Представить это тем невозможнее, что семейный быт Заболоцких был абсолютно патриархален: Николай Алексеевич был в доме совершенным хозяином, Катя – уже Екатерина Васильевна – тиха и безропотна, и Шварц оставил об этом запись в дневнике. Заболоцкий лежал после первого инфаркта, вставал к обеду, спустил ноги с дивана – и Екатерина Васильевна стремительным легким движением надела на него тапки. Шварца это потрясло. (Это тогда, в то посещение, когда Заболоцкий молчал, а Шварц, чувствуя неловкость, болтал о писательских новостях, чтобы нарушить это тяжеловатое молчание, он вдруг сказал: “Так-то оно так, но наша жизнь уже кончена”. И всё щурился, проверял глаза, боясь слепоты. “Он не то чтобы пополнел, – пишет Шварц, – а как-то перешел за собственные границы. Мягкий второй подбородок, вторые беловатые щеки за его привычными кирпичными – общее впечатление переполнения”.)

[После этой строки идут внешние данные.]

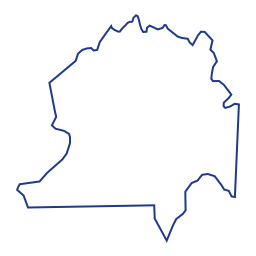 Grimari, Ouaka, Central African Republic (Robinson projection)
{"feature_id": "33826404B92675237545946", "entity_name": "Grimari", "entity_type": "district", "adm_level": 2, "iso_a3": "CAF", "parent_name": "Central African Republic", "parent_adm1": "Ouaka", "projection": "robinson", "projection_center": [19.988, 5.752], "detail": "fine", "context": "isolated", "style": "outline", "palette": "blue", "viewbox_px": 256, "rotation_deg": 0, "n_neighbors": 0, "source": "geoboundaries", "source_scale": "gbopen_adm2", "svg_char_len": 1252}
<svg xmlns="http://www.w3.org/2000/svg" viewBox="0 0 256 256"><path d="M231.3,94.6L224.0,85.0L219.1,81.0L212.9,81.1L211.3,78.8L212.0,72.5L213.2,66.8L216.9,61.3L213.8,53.0L210.4,49.7L212.5,40.4L204.7,31.9L201.0,31.7L198.1,35.2L192.6,45.1L189.5,42.2L187.8,38.8L181.8,37.9L177.7,36.6L167.8,28.7L165.9,25.2L164.4,25.1L162.6,27.9L157.9,29.4L149.7,25.6L147.0,27.8L146.5,31.7L143.2,32.0L141.4,29.1L140.0,24.8L138.9,19.7L137.7,16.2L136.0,15.4L133.5,17.8L132.4,21.3L131.7,21.9L129.5,21.9L127.2,23.2L125.8,25.0L123.2,27.4L121.3,29.5L120.0,31.5L118.6,31.7L114.6,30.0L111.9,28.0L111.2,26.1L105.6,33.8L99.7,42.2L97.2,49.9L93.6,50.5L91.1,48.0L87.0,48.4L82.3,49.9L78.0,53.7L75.7,60.8L73.5,62.7L49.4,82.8L54.7,110.4L56.2,116.9L51.9,125.4L55.5,128.7L64.1,130.9L69.1,134.0L70.0,137.2L70.0,143.1L66.7,153.5L62.4,159.4L47.4,172.6L39.5,181.5L19.8,184.2L18.5,186.4L17.1,189.8L23.6,195.5L25.9,201.8L28.0,207.5L154.2,205.3L154.7,218.5L166.7,240.6L172.7,226.0L176.3,218.9L182.9,213.9L185.6,210.3L185.3,191.7L191.7,183.0L197.5,180.6L202.1,174.8L207.8,174.0L214.7,176.2L221.3,184.9L224.2,189.6L228.7,190.8L231.6,196.4L234.9,197.0L238.9,104.4L234.7,103.8L230.3,106.4L225.3,107.9L223.6,106.2L223.8,102.7L228.9,97.8L231.3,94.6Z" fill="none" stroke="#1e3a8a" stroke-width="2"/></svg>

Знал бы кто, какие бури начинали уже кипеть в этом тихом доме! Гроссман ведь очень резко отличался от Заболоцкого в манерах и быту. Он был учтив. Был красноречив. Он много говорил о сталинизме и его разоблачении, а Заболоцкий отмалчивался, он терпеть не мог политических разговоров. Он слишком натерпелся и не выносил, когда при нем начинали произносить рискованные монологи. Гроссман влюбился в Екатерину Васильевну, всё еще очень миловидную (вообще люди этого поколения получили такую закалку, что, если не умирали в молодости, сохраняли моложавость до глубокой старости; умерла она в девяносто лет. И Гроссман, если б не подкосил его беспрецедентный арест заветного романа и несколько лет глухого непечатанья, рассчитан был на долгую жизнь, полную трудов и подвигов; он и в пятьдесят, работая над главной книгой, излучал сознание правоты – состояние редкое, особенно для советского писателя). Разумеется, ничего – в обывательском смысле – не было. Но просто Гроссман, как его герой в “Жизни и судьбе”, почувствовал: “Будет моя!” У него это всё и описано довольно точно, вся хроника любви немолодого человека к тихой, смиренной, аккумулировавшей в себе страшную внутреннюю силу русской женщине: “Новиков смотрел, смотрел на них, а в душе силилось счастливое, уверенное, обращенное к женщине чувство: «Моей она будет, будет моей»”.